→ **Task prompt**
Rewrite the data below, replacing "podcasters" with "audio creators" and leaving everything else unchanged.

→ **Dataset extract**
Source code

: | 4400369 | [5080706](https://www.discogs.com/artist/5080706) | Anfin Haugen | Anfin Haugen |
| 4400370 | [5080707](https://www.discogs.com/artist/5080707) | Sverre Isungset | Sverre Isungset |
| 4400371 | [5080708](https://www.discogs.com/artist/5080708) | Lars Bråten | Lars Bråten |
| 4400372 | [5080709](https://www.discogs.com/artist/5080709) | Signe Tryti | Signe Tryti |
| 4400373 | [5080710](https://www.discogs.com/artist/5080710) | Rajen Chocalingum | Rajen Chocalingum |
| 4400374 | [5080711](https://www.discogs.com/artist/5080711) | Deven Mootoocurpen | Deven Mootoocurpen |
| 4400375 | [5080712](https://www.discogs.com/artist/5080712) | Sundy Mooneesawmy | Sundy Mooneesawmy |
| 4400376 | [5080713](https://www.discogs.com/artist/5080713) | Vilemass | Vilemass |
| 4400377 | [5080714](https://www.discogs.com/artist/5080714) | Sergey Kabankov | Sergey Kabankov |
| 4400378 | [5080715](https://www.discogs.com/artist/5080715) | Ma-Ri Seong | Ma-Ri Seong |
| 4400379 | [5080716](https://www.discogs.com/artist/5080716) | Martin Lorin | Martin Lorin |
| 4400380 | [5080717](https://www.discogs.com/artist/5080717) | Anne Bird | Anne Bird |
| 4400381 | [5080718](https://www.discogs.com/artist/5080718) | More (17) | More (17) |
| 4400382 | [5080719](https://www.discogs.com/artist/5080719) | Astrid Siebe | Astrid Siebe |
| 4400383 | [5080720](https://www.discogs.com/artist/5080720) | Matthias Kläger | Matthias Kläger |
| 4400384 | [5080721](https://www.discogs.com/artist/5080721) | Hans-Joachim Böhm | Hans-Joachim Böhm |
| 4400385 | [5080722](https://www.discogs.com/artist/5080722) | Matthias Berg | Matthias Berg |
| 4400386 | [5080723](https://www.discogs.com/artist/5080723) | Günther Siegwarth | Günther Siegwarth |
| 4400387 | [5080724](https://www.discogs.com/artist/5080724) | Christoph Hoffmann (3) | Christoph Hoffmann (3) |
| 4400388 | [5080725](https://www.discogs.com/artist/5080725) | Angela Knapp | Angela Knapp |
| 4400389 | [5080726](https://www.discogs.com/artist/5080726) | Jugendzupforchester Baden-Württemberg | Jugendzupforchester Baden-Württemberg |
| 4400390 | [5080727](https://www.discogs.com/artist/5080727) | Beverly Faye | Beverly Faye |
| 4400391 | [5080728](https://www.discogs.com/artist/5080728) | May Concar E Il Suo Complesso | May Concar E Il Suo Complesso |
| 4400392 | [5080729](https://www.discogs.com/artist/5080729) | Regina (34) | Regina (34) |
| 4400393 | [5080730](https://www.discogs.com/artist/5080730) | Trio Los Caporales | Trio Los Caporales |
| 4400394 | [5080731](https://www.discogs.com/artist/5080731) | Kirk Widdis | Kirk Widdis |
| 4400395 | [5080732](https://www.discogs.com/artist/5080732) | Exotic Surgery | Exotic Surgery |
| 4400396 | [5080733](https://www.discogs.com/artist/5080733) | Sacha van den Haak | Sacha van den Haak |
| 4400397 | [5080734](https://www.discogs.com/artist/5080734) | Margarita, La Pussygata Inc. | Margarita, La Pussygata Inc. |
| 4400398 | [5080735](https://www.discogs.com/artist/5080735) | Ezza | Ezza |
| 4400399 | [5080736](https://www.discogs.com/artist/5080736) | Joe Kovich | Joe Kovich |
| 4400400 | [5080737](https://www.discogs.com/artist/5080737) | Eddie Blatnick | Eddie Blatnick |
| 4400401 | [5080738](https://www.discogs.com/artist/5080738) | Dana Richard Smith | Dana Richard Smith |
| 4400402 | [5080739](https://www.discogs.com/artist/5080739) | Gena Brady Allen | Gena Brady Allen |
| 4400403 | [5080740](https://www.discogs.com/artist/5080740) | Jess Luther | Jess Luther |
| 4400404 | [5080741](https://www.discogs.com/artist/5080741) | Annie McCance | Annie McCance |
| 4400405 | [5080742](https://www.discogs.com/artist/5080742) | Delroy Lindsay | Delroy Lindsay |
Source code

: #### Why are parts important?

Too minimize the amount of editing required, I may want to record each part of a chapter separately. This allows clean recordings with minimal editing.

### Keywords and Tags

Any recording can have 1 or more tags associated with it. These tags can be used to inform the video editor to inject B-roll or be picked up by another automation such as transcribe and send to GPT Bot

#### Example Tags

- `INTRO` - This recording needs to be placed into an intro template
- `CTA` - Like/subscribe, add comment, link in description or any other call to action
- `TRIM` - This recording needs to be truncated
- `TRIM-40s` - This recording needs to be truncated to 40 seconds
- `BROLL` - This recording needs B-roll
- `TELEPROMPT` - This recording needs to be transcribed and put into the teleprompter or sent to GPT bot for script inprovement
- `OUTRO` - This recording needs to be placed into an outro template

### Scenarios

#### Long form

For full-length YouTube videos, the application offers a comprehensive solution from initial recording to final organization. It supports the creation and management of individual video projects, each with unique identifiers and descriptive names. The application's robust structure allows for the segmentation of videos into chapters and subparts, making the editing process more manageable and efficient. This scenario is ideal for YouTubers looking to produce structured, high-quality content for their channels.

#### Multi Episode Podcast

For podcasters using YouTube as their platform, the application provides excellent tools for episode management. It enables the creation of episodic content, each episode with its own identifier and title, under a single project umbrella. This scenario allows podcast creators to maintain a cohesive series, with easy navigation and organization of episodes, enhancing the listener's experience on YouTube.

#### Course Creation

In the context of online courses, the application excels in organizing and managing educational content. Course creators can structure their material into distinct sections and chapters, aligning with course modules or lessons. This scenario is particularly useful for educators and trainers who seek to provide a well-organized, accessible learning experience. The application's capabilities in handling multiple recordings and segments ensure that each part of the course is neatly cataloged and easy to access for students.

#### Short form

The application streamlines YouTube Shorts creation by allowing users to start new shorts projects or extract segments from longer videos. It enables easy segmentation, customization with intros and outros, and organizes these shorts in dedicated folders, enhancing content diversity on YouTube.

→ **Solution for this problem**
Source code

: | 4400369 | [5080706](https://www.discogs.com/artist/5080706) | Anfin Haugen | Anfin Haugen |
| 4400370 | [5080707](https://www.discogs.com/artist/5080707) | Sverre Isungset | Sverre Isungset |
| 4400371 | [5080708](https://www.discogs.com/artist/5080708) | Lars Bråten | Lars Bråten |
| 4400372 | [5080709](https://www.discogs.com/artist/5080709) | Signe Tryti | Signe Tryti |
| 4400373 | [5080710](https://www.discogs.com/artist/5080710) | Rajen Chocalingum | Rajen Chocalingum |
| 4400374 | [5080711](https://www.discogs.com/artist/5080711) | Deven Mootoocurpen | Deven Mootoocurpen |
| 4400375 | [5080712](https://www.discogs.com/artist/5080712) | Sundy Mooneesawmy | Sundy Mooneesawmy |
| 4400376 | [5080713](https://www.discogs.com/artist/5080713) | Vilemass | Vilemass |
| 4400377 | [5080714](https://www.discogs.com/artist/5080714) | Sergey Kabankov | Sergey Kabankov |
| 4400378 | [5080715](https://www.discogs.com/artist/5080715) | Ma-Ri Seong | Ma-Ri Seong |
| 4400379 | [5080716](https://www.discogs.com/artist/5080716) | Martin Lorin | Martin Lorin |
| 4400380 | [5080717](https://www.discogs.com/artist/5080717) | Anne Bird | Anne Bird |
| 4400381 | [5080718](https://www.discogs.com/artist/5080718) | More (17) | More (17) |
| 4400382 | [5080719](https://www.discogs.com/artist/5080719) | Astrid Siebe | Astrid Siebe |
| 4400383 | [5080720](https://www.discogs.com/artist/5080720) | Matthias Kläger | Matthias Kläger |
| 4400384 | [5080721](https://www.discogs.com/artist/5080721) | Hans-Joachim Böhm | Hans-Joachim Böhm |
| 4400385 | [5080722](https://www.discogs.com/artist/5080722) | Matthias Berg | Matthias Berg |
| 4400386 | [5080723](https://www.discogs.com/artist/5080723) | Günther Siegwarth | Günther Siegwarth |
| 4400387 | [5080724](https://www.discogs.com/artist/5080724) | Christoph Hoffmann (3) | Christoph Hoffmann (3) |
| 4400388 | [5080725](https://www.discogs.com/artist/5080725) | Angela Knapp | Angela Knapp |
| 4400389 | [5080726](https://www.discogs.com/artist/5080726) | Jugendzupforchester Baden-Württemberg | Jugendzupforchester Baden-Württemberg |
| 4400390 | [5080727](https://www.discogs.com/artist/5080727) | Beverly Faye | Beverly Faye |
| 4400391 | [5080728](https://www.discogs.com/artist/5080728) | May Concar E Il Suo Complesso | May Concar E Il Suo Complesso |
| 4400392 | [5080729](https://www.discogs.com/artist/5080729) | Regina (34) | Regina (34) |
| 4400393 | [5080730](https://www.discogs.com/artist/5080730) | Trio Los Caporales | Trio Los Caporales |
| 4400394 | [5080731](https://www.discogs.com/artist/5080731) | Kirk Widdis | Kirk Widdis |
| 4400395 | [5080732](https://www.discogs.com/artist/5080732) | Exotic Surgery | Exotic Surgery |
| 4400396 | [5080733](https://www.discogs.com/artist/5080733) | Sacha van den Haak | Sacha van den Haak |
| 4400397 | [5080734](https://www.discogs.com/artist/5080734) | Margarita, La Pussygata Inc. | Margarita, La Pussygata Inc. |
| 4400398 | [5080735](https://www.discogs.com/artist/5080735) | Ezza | Ezza |
| 4400399 | [5080736](https://www.discogs.com/artist/5080736) | Joe Kovich | Joe Kovich |
| 4400400 | [5080737](https://www.discogs.com/artist/5080737) | Eddie Blatnick | Eddie Blatnick |
| 4400401 | [5080738](https://www.discogs.com/artist/5080738) | Dana Richard Smith | Dana Richard Smith |
| 4400402 | [5080739](https://www.discogs.com/artist/5080739) | Gena Brady Allen | Gena Brady Allen |
| 4400403 | [5080740](https://www.discogs.com/artist/5080740) | Jess Luther | Jess Luther |
| 4400404 | [5080741](https://www.discogs.com/artist/5080741) | Annie McCance | Annie McCance |
| 4400405 | [5080742](https://www.discogs.com/artist/5080742) | Delroy Lindsay | Delroy Lindsay |
Source code

: #### Why are parts important?

Too minimize the amount of editing required, I may want to record each part of a chapter separately. This allows clean recordings with minimal editing.

### Keywords and Tags

Any recording can have 1 or more tags associated with it. These tags can be used to inform the video editor to inject B-roll or be picked up by another automation such as transcribe and send to GPT Bot

#### Example Tags

- `INTRO` - This recording needs to be placed into an intro template
- `CTA` - Like/subscribe, add comment, link in description or any other call to action
- `TRIM` - This recording needs to be truncated
- `TRIM-40s` - This recording needs to be truncated to 40 seconds
- `BROLL` - This recording needs B-roll
- `TELEPROMPT` - This recording needs to be transcribed and put into the teleprompter or sent to GPT bot for script inprovement
- `OUTRO` - This recording needs to be placed into an outro template

### Scenarios

#### Long form

For full-length YouTube videos, the application offers a comprehensive solution from initial recording to final organization. It supports the creation and management of individual video projects, each with unique identifiers and descriptive names. The application's robust structure allows for the segmentation of videos into chapters and subparts, making the editing process more manageable and efficient. This scenario is ideal for YouTubers looking to produce structured, high-quality content for their channels.

#### Multi Episode Podcast

For audio creators using YouTube as their platform, the application provides excellent tools for episode management. It enables the creation of episodic content, each episode with its own identifier and title, under a single project umbrella. This scenario allows podcast creators to maintain a cohesive series, with easy navigation and organization of episodes, enhancing the listener's experience on YouTube.

#### Course Creation

In the context of online courses, the application excels in organizing and managing educational content. Course creators can structure their material into distinct sections and chapters, aligning with course modules or lessons. This scenario is particularly useful for educators and trainers who seek to provide a well-organized, accessible learning experience. The application's capabilities in handling multiple recordings and segments ensure that each part of the course is neatly cataloged and easy to access for students.

#### Short form

The application streamlines YouTube Shorts creation by allowing users to start new shorts projects or extract segments from longer videos. It enables easy segmentation, customization with intros and outros, and organizes these shorts in dedicated folders, enhancing content diversity on YouTube.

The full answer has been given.